Eager to walk away from its profoundly contaminated weapons sites, the Energy Department is now, in an Orwellian move, attempting to redefine these lethal materials by simply renaming "high-level" wastes as "incidental" wastes. This would allow DOE to abandon in tanks as much as 90% of its most dangerous nuclear wastes near major regional water supplies, including the Columbia River, the Savannah River, the Snake River Aquifer and the Tuscaloosa Aquifer, the primary fresh groundwater supply for the Southeastern United States.
In 1982, the United States Government clearly recognized HLW hazards by passing the Nuclear Waste Policy Act (NWPA). Signed by President Reagan, NWPA requires HLW to be removed from tanks to permanent, deep, geologically stable vaults so as to protect humans for at least 10,000 years. But now DOE wants to end-run around the law and a federal court ruling upholding it, citing excessive costs and delays if it complies.
Embedded in the U.S. Senate version of the FY2005 Defense Authorization bill is a hotly contested provision, offered by Senator Lindsay Graham (R-SC), to allow DOE to "reclassify" its high-level wastes as "incidental" at the Savannah River Site in South Carolina. So far other states with nuclear weapons sites such as Washington and Idaho remain opposed, despite DOE's repeated efforts to withhold funding unless they support DOE's reclassification scheme. "There's nothing going to be left behind ... that will not be secured to protect South Carolina," claims Senator Graham. But the National Academy of Sciences warned last year the hazards of defense high-level wastes "will persist for centuries, millennia — or essentially forever."
The wastes' fate is now in the hands of House and Senate conference members quietly working in closed session to finalize the spending bill before the election. Why would DOE, Senator Graham and Congress allow the preposterous name-change to go through?
It comes down to money. Originally DOE was supposed to remove 99 percent of the radioactivity from the high-level waste, and then mix it with molten glass in a process called vitrification. The radioactive glass logs would then be sent for geologic disposal at the proposed Yucca Mountain site. But vitrification is expensive. Since 2001, DOE's top cost-cutting objective has been to avoid vitrifying at least 75% of that waste originally scheduled for deep underground disposal. DOE's drive to make fewer high-level waste canisters means greater amounts of radioactivity will remain on site.

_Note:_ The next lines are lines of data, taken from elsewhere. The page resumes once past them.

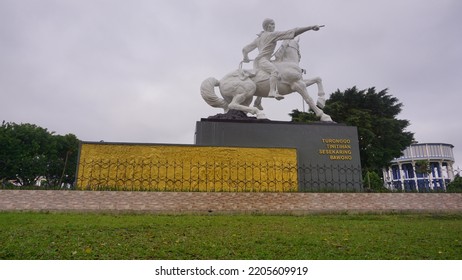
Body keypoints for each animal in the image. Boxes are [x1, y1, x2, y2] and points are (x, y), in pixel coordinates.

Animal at [199, 37, 332, 121]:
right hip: (248, 90)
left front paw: (321, 100)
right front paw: (324, 116)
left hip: (247, 97)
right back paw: (259, 113)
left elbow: (318, 79)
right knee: (232, 105)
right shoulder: (297, 84)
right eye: (298, 45)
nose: (300, 56)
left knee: (231, 108)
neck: (287, 63)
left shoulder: (300, 83)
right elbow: (308, 99)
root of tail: (220, 81)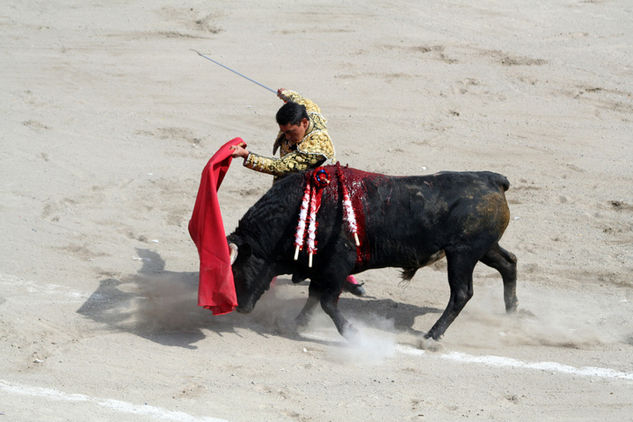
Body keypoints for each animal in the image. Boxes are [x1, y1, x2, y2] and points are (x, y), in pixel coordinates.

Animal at [230, 166, 516, 342]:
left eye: (237, 269)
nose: (240, 307)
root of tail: (493, 180)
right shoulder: (322, 268)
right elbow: (314, 296)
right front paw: (299, 322)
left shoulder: (336, 265)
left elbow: (327, 301)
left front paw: (352, 333)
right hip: (484, 248)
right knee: (509, 263)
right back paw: (512, 312)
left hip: (462, 253)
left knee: (461, 293)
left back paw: (431, 336)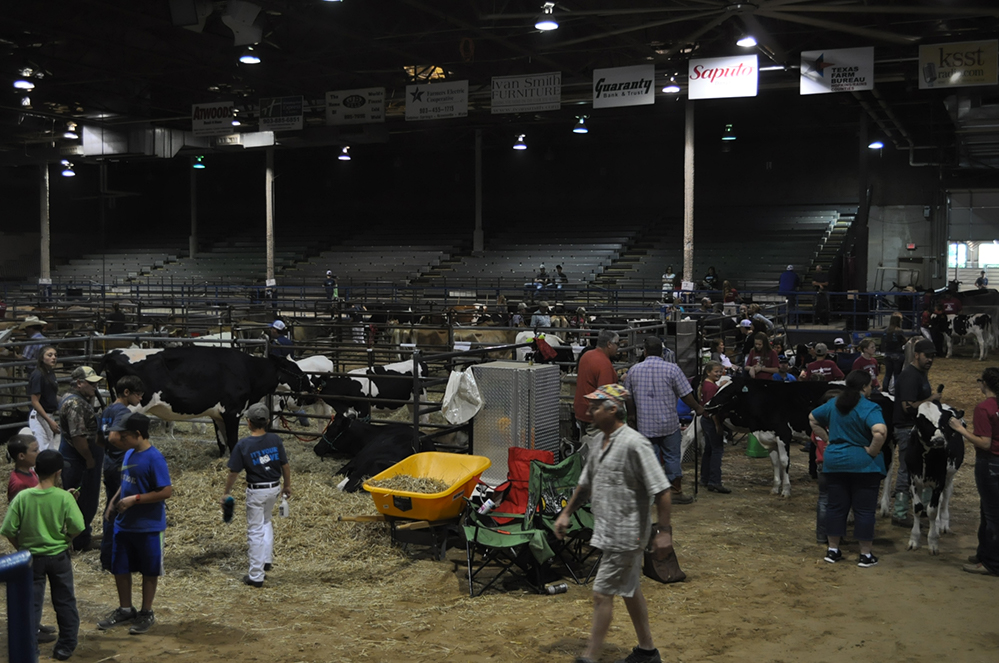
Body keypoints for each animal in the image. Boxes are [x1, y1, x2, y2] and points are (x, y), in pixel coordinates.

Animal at [100, 348, 312, 456]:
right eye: (296, 368)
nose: (311, 386)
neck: (247, 370)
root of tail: (111, 353)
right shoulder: (232, 411)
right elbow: (233, 441)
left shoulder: (218, 414)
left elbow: (222, 442)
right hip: (130, 407)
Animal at [904, 402, 964, 552]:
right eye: (921, 421)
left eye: (943, 423)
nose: (939, 440)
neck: (926, 455)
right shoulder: (912, 479)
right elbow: (918, 507)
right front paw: (914, 539)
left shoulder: (939, 481)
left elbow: (932, 510)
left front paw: (932, 542)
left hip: (949, 476)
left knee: (945, 496)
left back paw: (942, 524)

DOE concedes it could geologically dispose of all its projected defense HLW containers, but this will cost money that the Bush Administration would rather spend on a new generation of nuclear weapons. And so, DOE is rushing to abandon the lion's share of its most dangerous wastes — just as was done with tragic consequences in the former Soviet Union. The cost of cleaning up HLW is far less than 1% of the $4 trillion spent to amass the US nuclear arsenal. High-level wastes by any other name are still just that: the largest, most dangerous legacy of the nuclear arms race. They must be treated as such. Otherwise, the price of a name change will be incalculable.